══ Extrait du document ══

Poésie ou extinction

par Cristina Castello

 

CRISTINA CASTELLO : Comment tuer la mort par la parole poétique ?

- ANGYE GAONA : Par la poésie. En liberté comme la première fois hors du ventre maternel. « Poésie ou extinction » est une phrase qui contient deux dogmes implicites sur l'apparent déterminisme desquels s'érige la poésie. En premier lieu, l'extinction comme avenir imminent dans la production capitaliste ; et non seulement l'extinction de

l'espèce humaine, mais aussi celle de milliers d'autres espèces que l'homo sapiens détruit par les appétits de l'économie de Marché. Et, en second lieu, la poésie comme acte transformateur de haute inspiration et de fortes composantes de solidarité et de générosité : comme la plus sublime intelligence. La poésie qui peut parfaitement aller au-delà jusqu'à atteindre la préservation générale et l'organisation d'une existence digne.

 

C.C. : Pendant ce temps, au nom du Marché, on commet des atrocités et ce qui dans l'école de Francfort — Adorno, Horkheimer — s'est appelé raison instrumentale reste en vigueur, sans place pour la poésie.

- A.G. : Oui, pour des tas de causes, l'exercice de la raison nous a apporté le luxe et le malheur ; et le malheur est apparu par l'usage à outrance de la raison considérée comme unique voie de connaissance. En ce sens, les peuples indigènes du monde ont tout à apporter. Pour les indigènes d'Amérique, par exemple, il n'est pas nécessaire

d'atteindre des vérités uniques qui s'imposeront à d'autres ; par contre ils acceptent — simplement et sagement — le fait que tous possèdent un peu de la vérité et que, sans

l'apport de chacun, la vérité resterait incomplète.

═══
══ Relevé des données ══

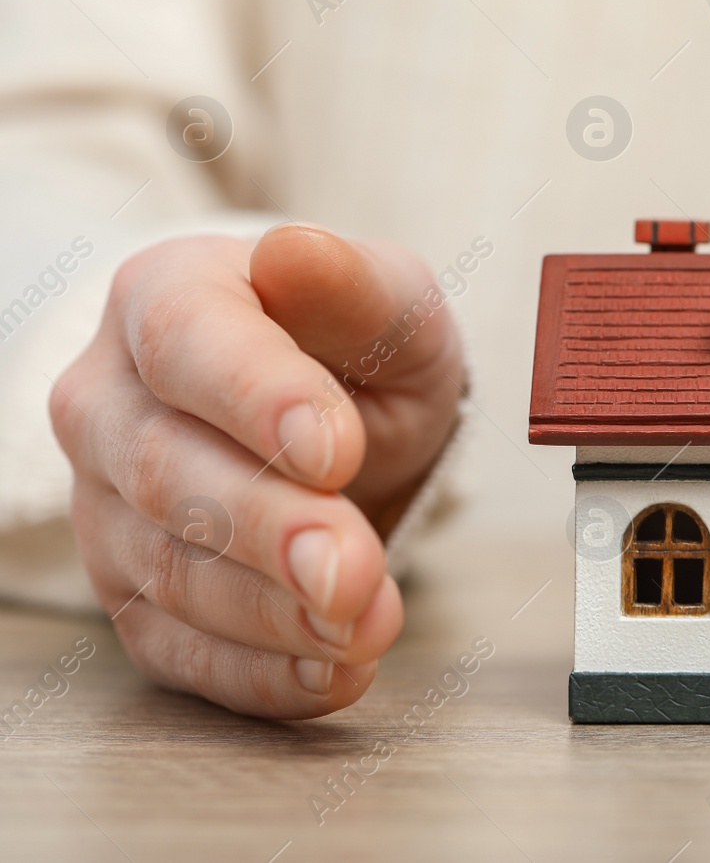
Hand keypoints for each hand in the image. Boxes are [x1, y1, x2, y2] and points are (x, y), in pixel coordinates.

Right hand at [50, 225, 463, 717]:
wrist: (342, 420)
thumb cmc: (356, 344)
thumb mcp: (386, 300)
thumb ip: (349, 283)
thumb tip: (295, 253)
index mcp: (165, 296)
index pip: (187, 341)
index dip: (256, 398)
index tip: (336, 450)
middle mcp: (109, 400)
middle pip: (166, 472)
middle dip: (269, 530)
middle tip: (354, 570)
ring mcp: (106, 504)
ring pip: (167, 570)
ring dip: (273, 613)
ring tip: (367, 624)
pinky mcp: (133, 591)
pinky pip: (174, 647)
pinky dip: (258, 672)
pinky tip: (334, 671)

═══

• **À compléter**
1 - Répondez brièvement à ces questions sur l'entretien « Poésie ou extinction ».
(a) Quels sont les deux dogmes implicites que, selon Angye Gaona, contient la phrase « Poésie ou extinction » ?
(b) Quels penseurs de l'école de Francfort Cristina Castello cite-t-elle à propos de la raison instrumentale ?
(c) Qu'acceptent les indigènes d'Amérique au sujet de la vérité ?
2 - Rédigez la suite de l'entretien « Poésie ou extinction » à partir de sa dernière phrase.

• **Corrigé par exercice**
1 -
(a) L'extinction comme avenir imminent dans la production capitaliste, et la poésie comme acte transformateur de haute inspiration et de fortes composantes de solidarité et de générosité.
(b) Adorno et Horkheimer.
(c) Que tous possèdent un peu de la vérité et que, sans l'apport de chacun, la vérité resterait incomplète.

2 -
C.C. : Le feu prométhéen, comme ta poésie, se recrée elle-même en toi, pour recréer le monde…

- A.G. : Peut-être. La poésie c’est un défi : celui de passer à la poésie en action. La vie, en ce moment, marche à l'envers, elle ne va pas vers cette valeur nourricière dont nous puissions nous servir tous. La poésie est de trop dans ce monde, elle est le superflu, ce qu'on écarte. Le langage poétique est trop élaboré. On le tient pour un résidu, un déchet ; et comme il est le plus nourrissant il cède à la volonté anthropomorphique de celui qui se croit supérieur. Ce qui est poétique contemple patiemment tout ce gâchis vital généralisé et standardisé avec animosité par le langage technique de la presse, de la politicaillerie et de la mauvaise foi.

 

C.C. : Rimbaud l'avait déjà prophétisé: « Voici le temps des assassins ! »

- A.G. : Prophétique et rétrospectif, ce vers de Rimbaud. C'est ce qui se passe avec la poésie qui se trouve toujours avant et après catastrophes et enfantements, accompagnant l'intelligence sensible de l'être humain.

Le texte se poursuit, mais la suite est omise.